Aim of the task:
Render the lines from the one containing "Task: after every" up to and including the one containing "0.001628, 0.607661, 0.493329]]" as a JSON list of strings, one string per line, leaving out blank lines.

Content starts

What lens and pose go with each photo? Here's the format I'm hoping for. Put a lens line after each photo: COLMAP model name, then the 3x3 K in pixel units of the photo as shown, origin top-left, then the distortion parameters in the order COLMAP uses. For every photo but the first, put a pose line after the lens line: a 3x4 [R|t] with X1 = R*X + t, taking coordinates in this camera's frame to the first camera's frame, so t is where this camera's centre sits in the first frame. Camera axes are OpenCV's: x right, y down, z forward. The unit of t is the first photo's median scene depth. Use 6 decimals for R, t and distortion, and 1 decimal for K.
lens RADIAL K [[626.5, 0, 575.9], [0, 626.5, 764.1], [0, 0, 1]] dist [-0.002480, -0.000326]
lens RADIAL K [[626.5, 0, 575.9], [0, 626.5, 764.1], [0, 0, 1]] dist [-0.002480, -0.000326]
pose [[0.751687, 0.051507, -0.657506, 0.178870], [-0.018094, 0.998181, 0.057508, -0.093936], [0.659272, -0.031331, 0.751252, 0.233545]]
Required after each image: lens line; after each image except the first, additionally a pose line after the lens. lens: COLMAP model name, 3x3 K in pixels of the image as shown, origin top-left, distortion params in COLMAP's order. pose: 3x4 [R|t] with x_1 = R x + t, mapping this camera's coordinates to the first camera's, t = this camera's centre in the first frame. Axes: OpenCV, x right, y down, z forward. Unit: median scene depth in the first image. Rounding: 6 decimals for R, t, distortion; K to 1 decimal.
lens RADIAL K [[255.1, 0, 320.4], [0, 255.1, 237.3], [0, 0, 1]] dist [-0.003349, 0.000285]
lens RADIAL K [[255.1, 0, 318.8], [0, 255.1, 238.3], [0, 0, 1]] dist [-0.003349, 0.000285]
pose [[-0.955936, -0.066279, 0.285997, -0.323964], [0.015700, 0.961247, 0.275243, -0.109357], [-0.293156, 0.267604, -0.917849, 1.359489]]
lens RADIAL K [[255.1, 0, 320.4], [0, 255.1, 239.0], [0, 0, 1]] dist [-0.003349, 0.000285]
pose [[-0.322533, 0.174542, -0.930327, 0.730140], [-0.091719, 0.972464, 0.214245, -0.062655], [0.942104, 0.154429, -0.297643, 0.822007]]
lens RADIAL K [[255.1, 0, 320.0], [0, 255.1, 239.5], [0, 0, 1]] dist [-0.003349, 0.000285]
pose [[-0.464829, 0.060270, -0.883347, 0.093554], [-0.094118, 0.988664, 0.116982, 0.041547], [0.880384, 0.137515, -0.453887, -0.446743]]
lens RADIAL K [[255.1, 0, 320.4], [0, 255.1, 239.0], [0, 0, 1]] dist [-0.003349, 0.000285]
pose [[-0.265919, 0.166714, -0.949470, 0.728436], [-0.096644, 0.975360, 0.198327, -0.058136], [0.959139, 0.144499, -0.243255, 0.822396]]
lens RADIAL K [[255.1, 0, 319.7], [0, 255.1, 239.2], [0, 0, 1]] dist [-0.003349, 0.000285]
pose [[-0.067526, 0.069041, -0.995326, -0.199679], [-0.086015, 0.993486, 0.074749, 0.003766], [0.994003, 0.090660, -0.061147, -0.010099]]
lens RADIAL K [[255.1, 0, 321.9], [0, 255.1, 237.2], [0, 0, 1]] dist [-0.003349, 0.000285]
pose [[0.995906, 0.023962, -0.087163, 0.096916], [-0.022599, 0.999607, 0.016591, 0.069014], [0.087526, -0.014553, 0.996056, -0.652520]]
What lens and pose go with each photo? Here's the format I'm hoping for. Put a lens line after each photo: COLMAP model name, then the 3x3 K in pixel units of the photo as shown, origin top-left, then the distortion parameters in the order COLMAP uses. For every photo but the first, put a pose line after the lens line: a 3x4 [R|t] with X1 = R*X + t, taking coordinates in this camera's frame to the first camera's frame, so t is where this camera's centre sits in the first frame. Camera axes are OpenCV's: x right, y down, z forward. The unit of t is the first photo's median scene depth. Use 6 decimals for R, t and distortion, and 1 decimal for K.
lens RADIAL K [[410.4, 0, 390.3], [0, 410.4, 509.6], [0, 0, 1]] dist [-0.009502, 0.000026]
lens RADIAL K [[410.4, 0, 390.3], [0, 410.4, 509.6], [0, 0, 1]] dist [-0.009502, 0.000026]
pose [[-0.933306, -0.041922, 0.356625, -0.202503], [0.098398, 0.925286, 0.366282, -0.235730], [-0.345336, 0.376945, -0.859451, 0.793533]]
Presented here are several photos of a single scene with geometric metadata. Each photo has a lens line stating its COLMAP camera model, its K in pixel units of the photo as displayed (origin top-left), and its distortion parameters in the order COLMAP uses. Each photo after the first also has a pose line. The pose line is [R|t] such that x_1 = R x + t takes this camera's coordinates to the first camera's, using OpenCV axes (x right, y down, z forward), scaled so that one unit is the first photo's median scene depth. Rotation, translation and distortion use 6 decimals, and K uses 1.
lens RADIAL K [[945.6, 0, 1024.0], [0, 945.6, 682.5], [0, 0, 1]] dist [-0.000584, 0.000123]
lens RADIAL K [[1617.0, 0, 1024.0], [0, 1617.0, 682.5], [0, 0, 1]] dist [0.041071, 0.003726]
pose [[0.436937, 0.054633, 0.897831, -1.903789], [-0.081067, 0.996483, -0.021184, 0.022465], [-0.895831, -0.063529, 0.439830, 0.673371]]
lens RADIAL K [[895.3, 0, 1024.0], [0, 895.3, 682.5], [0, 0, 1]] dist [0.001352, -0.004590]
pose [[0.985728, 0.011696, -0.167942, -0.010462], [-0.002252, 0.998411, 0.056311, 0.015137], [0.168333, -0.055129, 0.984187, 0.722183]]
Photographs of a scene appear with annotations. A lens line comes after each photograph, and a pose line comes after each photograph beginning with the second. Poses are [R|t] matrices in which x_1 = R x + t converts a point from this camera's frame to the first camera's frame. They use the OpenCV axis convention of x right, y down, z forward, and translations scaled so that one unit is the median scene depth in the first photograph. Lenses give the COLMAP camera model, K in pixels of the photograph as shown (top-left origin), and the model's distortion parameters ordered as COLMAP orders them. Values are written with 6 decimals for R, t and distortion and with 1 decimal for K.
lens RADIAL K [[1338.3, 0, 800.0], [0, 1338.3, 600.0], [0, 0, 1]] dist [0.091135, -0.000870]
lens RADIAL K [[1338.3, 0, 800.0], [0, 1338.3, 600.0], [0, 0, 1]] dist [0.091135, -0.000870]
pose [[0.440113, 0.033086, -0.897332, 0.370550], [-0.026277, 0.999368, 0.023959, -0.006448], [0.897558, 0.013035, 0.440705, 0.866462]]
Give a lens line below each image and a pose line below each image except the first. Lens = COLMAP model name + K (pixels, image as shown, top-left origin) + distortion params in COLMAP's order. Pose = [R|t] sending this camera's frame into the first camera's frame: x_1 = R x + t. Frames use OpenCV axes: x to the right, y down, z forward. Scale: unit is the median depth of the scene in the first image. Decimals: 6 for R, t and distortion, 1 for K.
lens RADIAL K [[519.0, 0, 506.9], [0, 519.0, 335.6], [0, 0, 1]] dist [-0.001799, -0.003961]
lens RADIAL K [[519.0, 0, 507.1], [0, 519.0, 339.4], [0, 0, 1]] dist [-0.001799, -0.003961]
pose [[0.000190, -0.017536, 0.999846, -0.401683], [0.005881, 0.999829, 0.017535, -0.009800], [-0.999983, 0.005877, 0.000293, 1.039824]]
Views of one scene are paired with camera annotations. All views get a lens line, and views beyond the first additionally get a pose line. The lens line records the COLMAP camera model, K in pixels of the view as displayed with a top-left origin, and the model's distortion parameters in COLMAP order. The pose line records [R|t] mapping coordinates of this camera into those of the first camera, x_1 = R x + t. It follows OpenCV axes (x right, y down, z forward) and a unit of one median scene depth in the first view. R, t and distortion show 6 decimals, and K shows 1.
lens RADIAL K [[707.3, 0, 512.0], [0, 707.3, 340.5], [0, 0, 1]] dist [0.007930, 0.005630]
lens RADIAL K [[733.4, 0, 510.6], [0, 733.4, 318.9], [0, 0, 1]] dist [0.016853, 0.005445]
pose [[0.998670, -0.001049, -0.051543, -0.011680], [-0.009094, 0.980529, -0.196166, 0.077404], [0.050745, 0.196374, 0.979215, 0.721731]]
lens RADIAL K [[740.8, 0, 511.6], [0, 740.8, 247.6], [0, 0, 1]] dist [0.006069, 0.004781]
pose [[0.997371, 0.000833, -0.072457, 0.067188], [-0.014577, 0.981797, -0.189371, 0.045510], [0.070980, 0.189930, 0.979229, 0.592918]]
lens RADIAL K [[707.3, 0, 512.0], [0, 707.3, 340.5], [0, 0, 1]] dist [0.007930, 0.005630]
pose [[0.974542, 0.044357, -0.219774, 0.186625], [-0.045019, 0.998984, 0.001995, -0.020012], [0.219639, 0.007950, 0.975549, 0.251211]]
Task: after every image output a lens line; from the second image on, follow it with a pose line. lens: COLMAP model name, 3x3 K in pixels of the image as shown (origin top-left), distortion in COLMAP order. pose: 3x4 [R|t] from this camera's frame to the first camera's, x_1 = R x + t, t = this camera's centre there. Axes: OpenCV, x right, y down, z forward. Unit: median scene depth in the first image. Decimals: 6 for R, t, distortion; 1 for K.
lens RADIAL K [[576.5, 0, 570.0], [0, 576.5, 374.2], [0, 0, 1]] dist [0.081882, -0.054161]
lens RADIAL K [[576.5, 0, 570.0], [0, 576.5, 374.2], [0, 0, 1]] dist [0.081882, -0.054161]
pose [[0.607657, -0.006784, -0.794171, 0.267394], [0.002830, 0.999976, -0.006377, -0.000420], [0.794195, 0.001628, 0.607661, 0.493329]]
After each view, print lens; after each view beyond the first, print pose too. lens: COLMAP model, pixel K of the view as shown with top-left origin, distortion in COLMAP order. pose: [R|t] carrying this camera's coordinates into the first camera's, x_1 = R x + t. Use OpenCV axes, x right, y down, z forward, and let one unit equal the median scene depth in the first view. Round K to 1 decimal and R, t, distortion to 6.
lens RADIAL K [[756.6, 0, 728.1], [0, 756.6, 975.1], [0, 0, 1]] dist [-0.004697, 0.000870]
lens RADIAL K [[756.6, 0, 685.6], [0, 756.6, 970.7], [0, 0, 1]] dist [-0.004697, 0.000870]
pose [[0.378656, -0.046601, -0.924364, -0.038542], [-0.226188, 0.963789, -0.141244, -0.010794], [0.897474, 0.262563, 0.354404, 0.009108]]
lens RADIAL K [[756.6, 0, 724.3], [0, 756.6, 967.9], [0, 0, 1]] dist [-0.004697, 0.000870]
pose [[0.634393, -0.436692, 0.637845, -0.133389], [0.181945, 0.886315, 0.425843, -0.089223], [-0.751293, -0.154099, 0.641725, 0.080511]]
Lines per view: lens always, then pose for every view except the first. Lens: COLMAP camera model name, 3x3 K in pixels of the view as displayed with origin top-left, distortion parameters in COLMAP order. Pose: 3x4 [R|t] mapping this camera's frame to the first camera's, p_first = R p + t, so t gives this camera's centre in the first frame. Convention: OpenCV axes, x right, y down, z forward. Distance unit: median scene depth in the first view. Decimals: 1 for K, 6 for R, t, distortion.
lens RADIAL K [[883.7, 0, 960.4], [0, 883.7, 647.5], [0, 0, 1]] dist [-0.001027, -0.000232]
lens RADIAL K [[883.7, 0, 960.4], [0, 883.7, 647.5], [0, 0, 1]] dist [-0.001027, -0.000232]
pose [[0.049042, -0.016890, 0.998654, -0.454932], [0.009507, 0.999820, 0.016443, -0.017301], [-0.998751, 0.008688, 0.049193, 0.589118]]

Content ends

Task response:
[
  "Task: after every image output a lens line; from the second image on, follow it with a pose line. lens: COLMAP model name, 3x3 K in pixels of the image as shown (origin top-left), distortion in COLMAP order. pose: 3x4 [R|t] from this camera's frame to the first camera's, x_1 = R x + t, t = this camera's centre there. Axes: OpenCV, x right, y down, z forward. Unit: median scene depth in the first image. Decimals: 6 for R, t, distortion; 1 for K.",
  "lens RADIAL K [[576.5, 0, 570.0], [0, 576.5, 374.2], [0, 0, 1]] dist [0.081882, -0.054161]",
  "lens RADIAL K [[576.5, 0, 570.0], [0, 576.5, 374.2], [0, 0, 1]] dist [0.081882, -0.054161]",
  "pose [[0.607657, -0.006784, -0.794171, 0.267394], [0.002830, 0.999976, -0.006377, -0.000420], [0.794195, 0.001628, 0.607661, 0.493329]]"
]